Residue-residue contacts and secondary structures in Htt-Q₂₃ and Htt-Q₄₈ dimers. (A) The intra- and inter-protein contacts between residues for Htt-Q₂₃ (top) and Htt-Q₄₈ (bottom) dimers. The intra-protein contacts within protein 1 are shown below the main diagonal and within protein 2 above the main diagonal. The color bar on the right shows the average distances (in nm). (B) The time- and protein-averaged probability of secondary structure per residue for Htt-Q₂₃ (top) and Htt-Q₄₈ (bottom) dimers. The bars represent the additive secondary structure probabilities consisting of α-helix (gray), β-strand/bridge (cyan), and β-turn/bend (magenta). The difference to 1.0 presents the other structures, in particular PPII and random coil.

FIGURE 5

Structures and SASAs of dimers. The four most populated cluster structures for the Htt-Q₂₃ (A) and Htt-Q₄₈ (B) dimer.
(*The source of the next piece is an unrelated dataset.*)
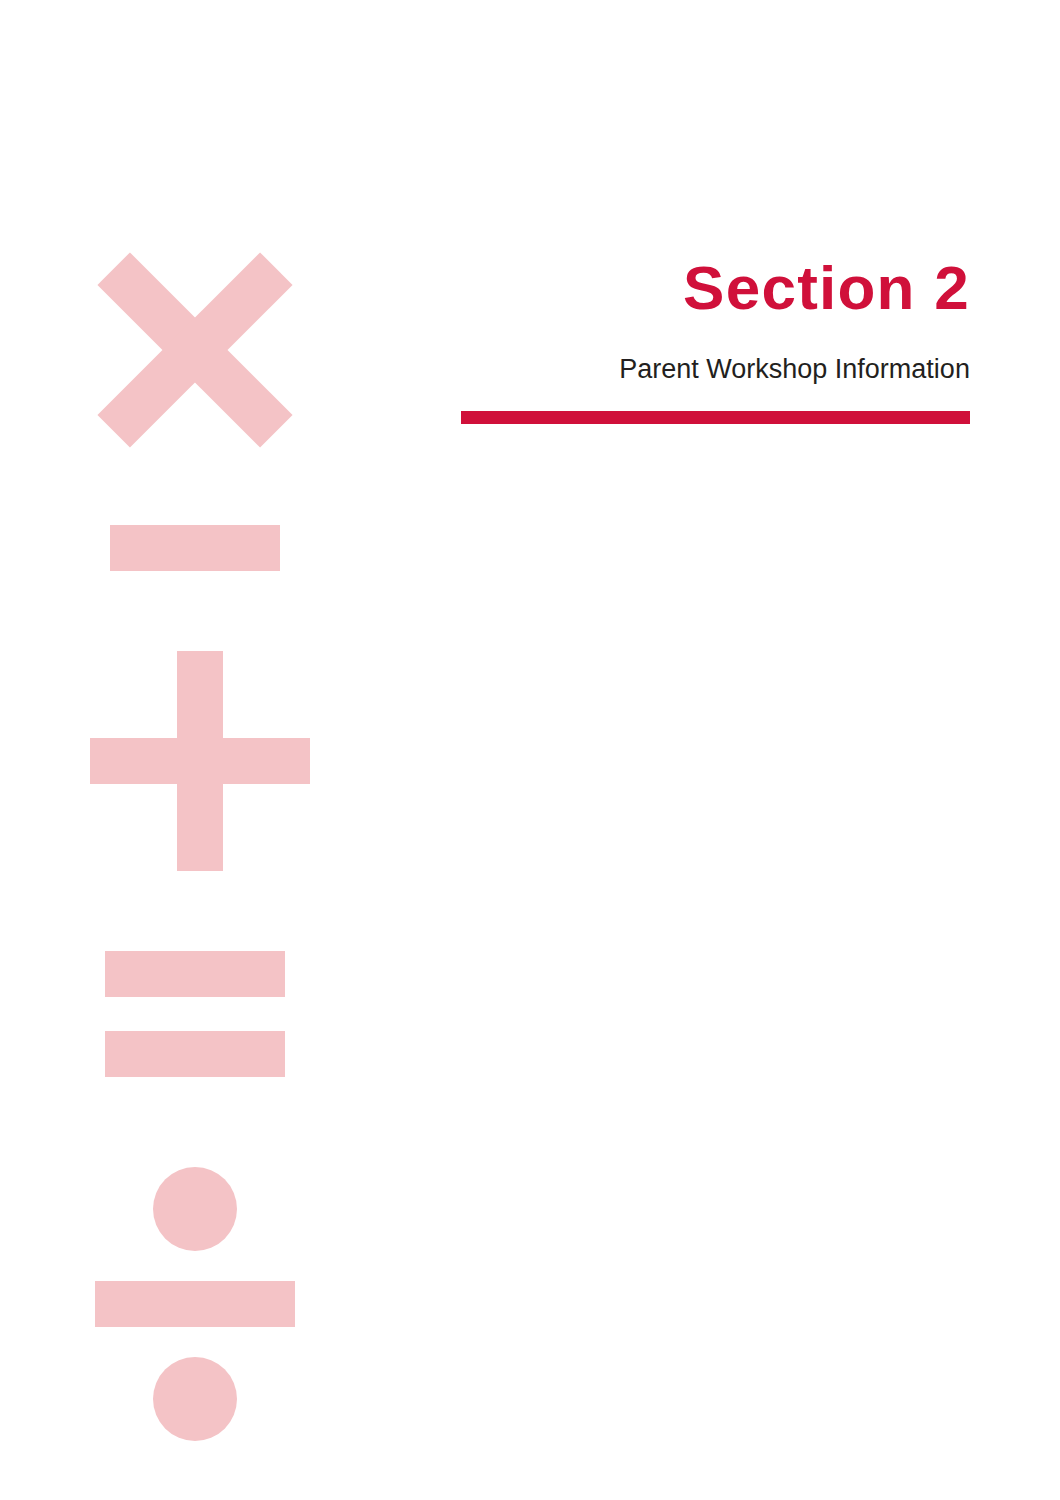Section 2
Parent Workshop Information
The proteins are shown as cartoons and colored red for the negatively charged residues, blue for the positively charged ones, and white otherwise. The side chains at the protein interfaces are shown as sticks. (C) The distribution of the hydrophobic (right) and polar (left) SASAs of the four most populated clusters for Htt-Q₂₃ (top) and Htt-Q₄₈ (bottom) dimers are shown. The results for the four clusters are shown in different colors according to the color mapping on the right.